● WRITTEN TASK:
Extract the source text from every row below verbatim, reproducing each line as it appears. Omit the pictures from your answer.

● SOURCE DATA:
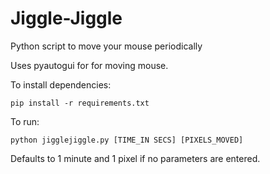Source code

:# Jiggle-Jiggle
Python script to move your mouse periodically

Uses pyautogui for for moving mouse.

To install dependencies:

    pip install -r requirements.txt
    
To run:

    python jigglejiggle.py [TIME_IN SECS] [PIXELS_MOVED]
    
Defaults to 1 minute and 1 pixel if no parameters are entered.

● WRITTEN RESPONSE:
Source code

:# Jiggle-Jiggle
Python script to move your mouse periodically

Uses pyautogui for for moving mouse.

To install dependencies:

    pip install -r requirements.txt
    
To run:

    python jigglejiggle.py [TIME_IN SECS] [PIXELS_MOVED]
    
Defaults to 1 minute and 1 pixel if no parameters are entered.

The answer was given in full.